AUBURN – Alzheimer’s disease stole her own memory over the past few years, but when Vesta Orr passed away Friday, many memories sprang to life among those who’d been touched by her humor and music.
Those memories are being shared, beginning at 11 a.m. today, at a memorial gathering for friends and relatives at Dillingham and Son Memorial Chapel and Tribute Center, 62 Spring St., Auburn.
For more than a half-century, Vesta Orr was a noted piano teacher, accompanist and soloist. Some of the people who learned from her and enjoyed her performances will play in 15-minute turns for two hours before the 1 p.m. memorial service.
Kathy Haley, Norma Rice Gould, Eric Peppe, Phil House, Mitchell Clyde Thomas and Dave Rowe are among those invited to participate. Haley was making numerous calls Monday to line up tributes.
Norma Rice Gould, organist at the United Methodist Church of Auburn, remembers that Orr was the first director of the church’s highly respected hand bell choir.
Orr and Gould’s father each battled Alzheimer’s in recent years, and Gould would bring Orr to her house from Clover Manor so Orr could play while he sang.
“It was wonderful. But eventually, they’d almost come to blows when Vesta would be playing “The Old Rugged Cross” and it would unexpectedly turn into “Old MacDonald Had a Farm,” Gould said
“That’s not right,’ Dad would say. Yes, it is,’ Vesta would argue.

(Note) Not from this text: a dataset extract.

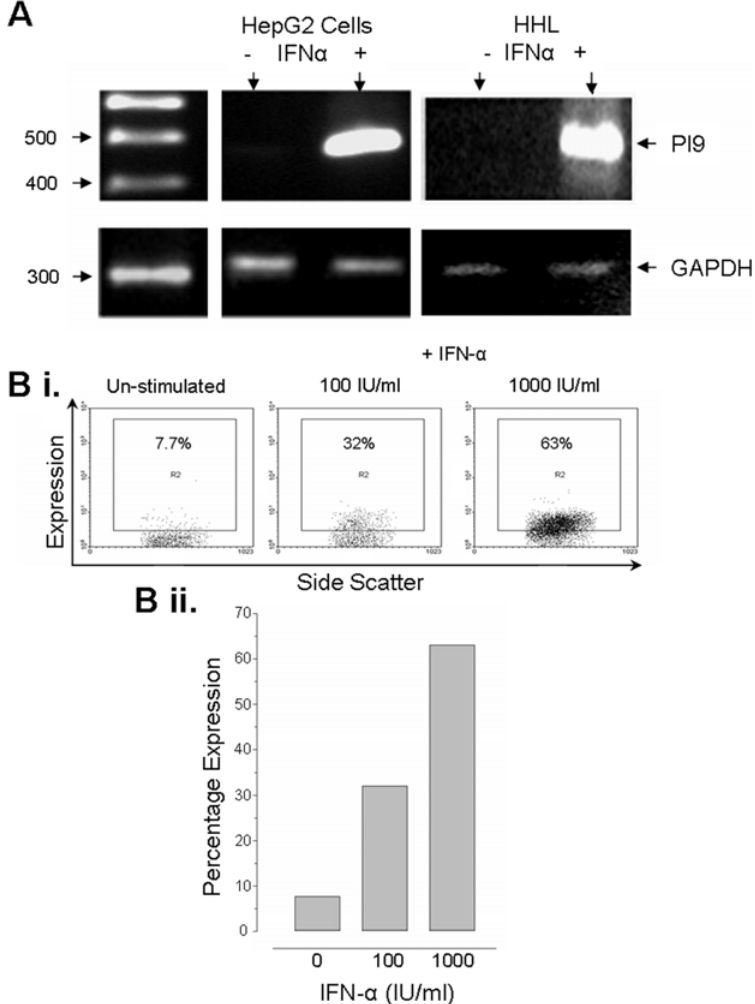
Figure 7. Expression of the granzyme B inhibitor, serine proteinase inhibitor 9 (PI-9). A ) RT-PCR revealed that IFN- a stimulated cells, HepG2 and HHL-9 cells, were able to upregulate PI-9. GAPDH expression was analysed as a positive control. Bi and ii ) This was confirmed by FACS analysis as described in the methods and materials. Upregulation of PI-9 was shown to be dose dependent.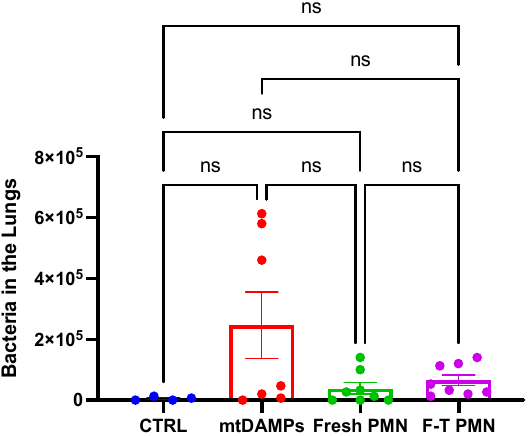
Figure 7. Freeze–thaw PMN induce bacterial killing in vivo. Similar to Figure 5, we applied freshly isolated and freeze–thaw human PMN to our mouse injury/lung bacterial infection model. Although there was no significant difference (ns), we could see a tendency that freeze–thaw PMN could be as effective as freshly isolated human PMN. The numbers of animals used for control (CTRL), mtDAMPs, mtDAMPs + fresh PMN (Fresh PMN), and mtDAMPs + freeze–thaw PMN (F-T PMN) were n = 4, n = 7, and n = 8, and n = 8, respectively. Mean and SE values are shown. There was no significant di ff erence by one-way ANOVA, Tukey.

And I would have to come in and break it up.”
She said Orr was from a large family with many talented members and Orr was very proud that her father had composed several published hymns.
For Mitchell Clyde Thomas, a popular singer, actor and mentor for youth theater, an early happy memory was playing on the two back-to-back grand pianos in Orr’s Court Street home and teaching studio.

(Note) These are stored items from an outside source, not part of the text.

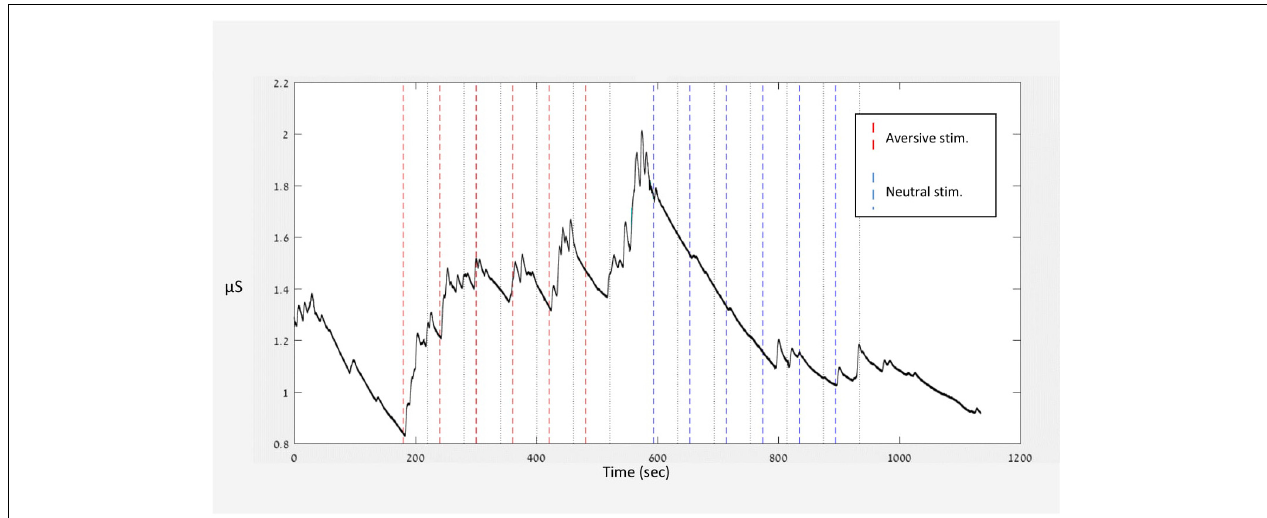
FIGURE 2 | Typical recordings (raw data) of a single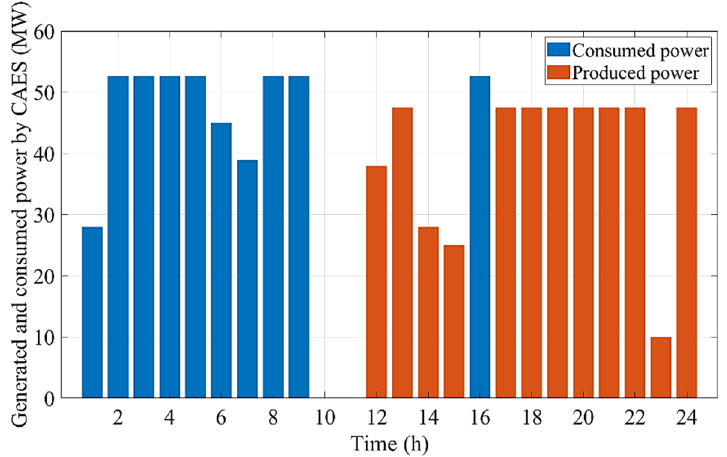
Figure 9. Amount of power consumed or produced by the CAES unit in case 4.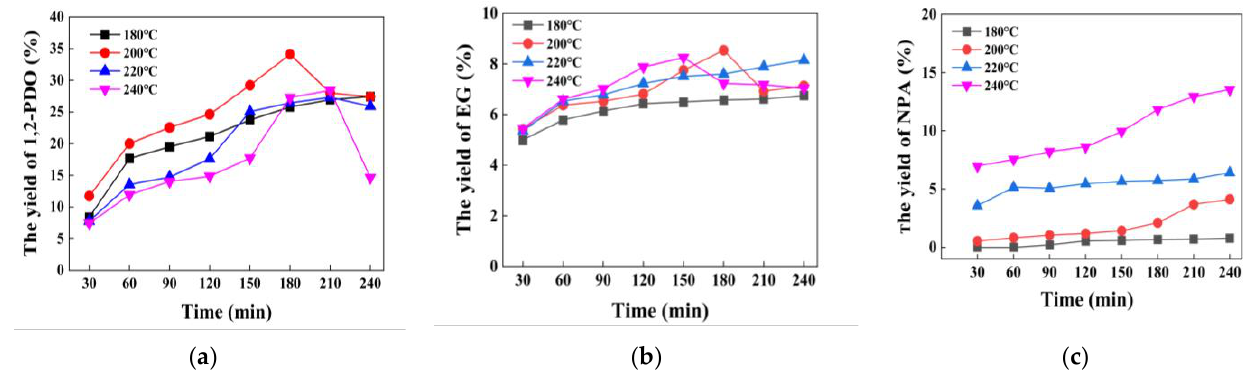
Figure 5. The effect of reaction temperature and reaction time on glucose hydrogenolysis into ( a ) 1,2-PDO; ( b ) EG; ( c ) NPA. Reaction condition: catalyst (200 mg), glucose (11.25 mg/mL, 10 mL) and H 2 (initial 6 M Pa).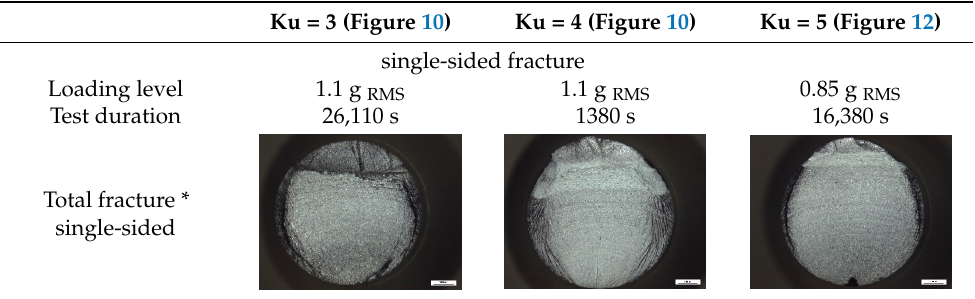
Table 9. Summary of one-sided fatigue fractures obtained under various load conditions.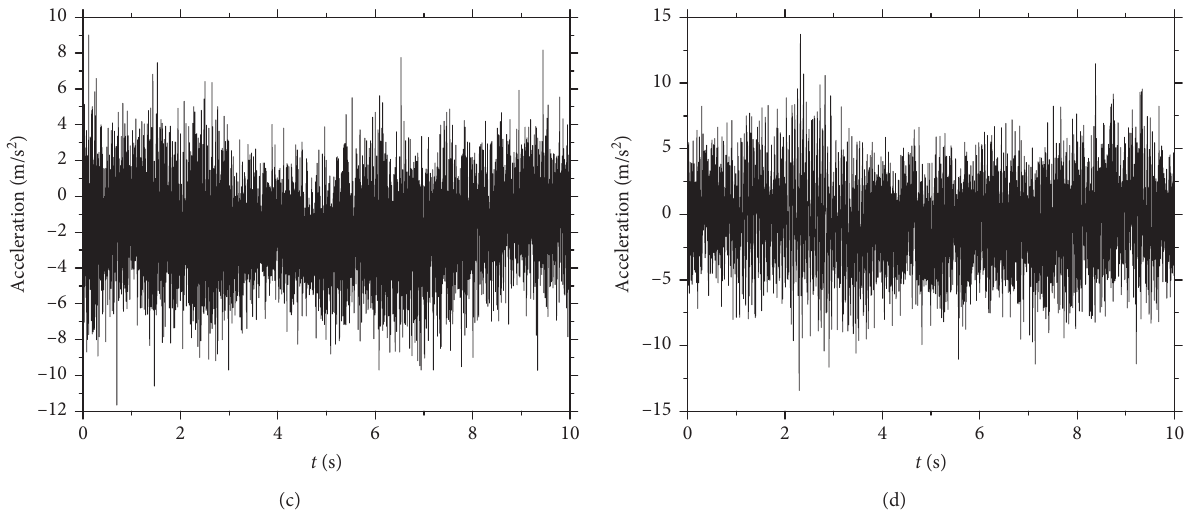
Figure 19: Plots of the measured suspension upper point acceleration versus time (at 30km/h) for the (a) front left suspension; (b) front right suspension; (c) rear left suspension; and (d) rear right suspension.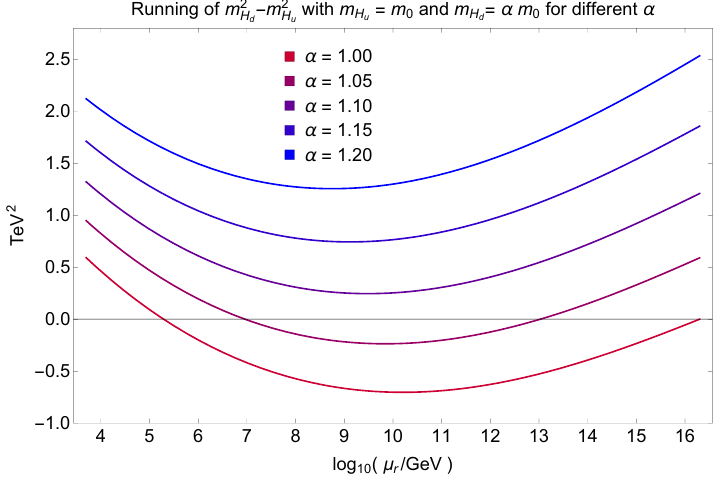
Figure 8 . The RGE running of m 2 and m 2 at the GUT scale, where m H H u example point (3.11){(3.20). We see that RGE running to the SUSY scale preserves the initial split in the mass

“We would play four-handed pieces, swapping parts back and forth, for hours. And then she’d say, Let’s go play some mini-golf.'”
Thomas recalls that Orr was “an incredibly humorous person and she used her humor in her music a lot.”
She had a popular comic routine for the Red Stocking Revues of the Central Maine Medical Center’s Women’s Hospital Association. Gould remembers it as “kind of a Victor Borge act” that also featured Barbara Ring, another Community Little Theatre veteran.
Orr, whose early training was at the Juilliard School of Music in New York City, taught piano to hundreds throughout the area, both adults and children.
Community Little Theatre audiences enjoyed many performances when Orr was a musical director in the 1950s and 1960s. Music lovers throughout the area have heard her at Poland Spring’s All Souls Chapel, the Inn at Poland Spring, Empire Grove and dozens of other locations.
Orr’s music also reached thousands through her church affiliations.
Esther Tucker, a choir member at Auburn’s First Universalist Church, recalls that Orr was organist there for an 18-year period and then for another seven years later. Orr also was organist at Sixth Street Congregational Church until it was no longer possible because of advancing Alzheimer’s disease.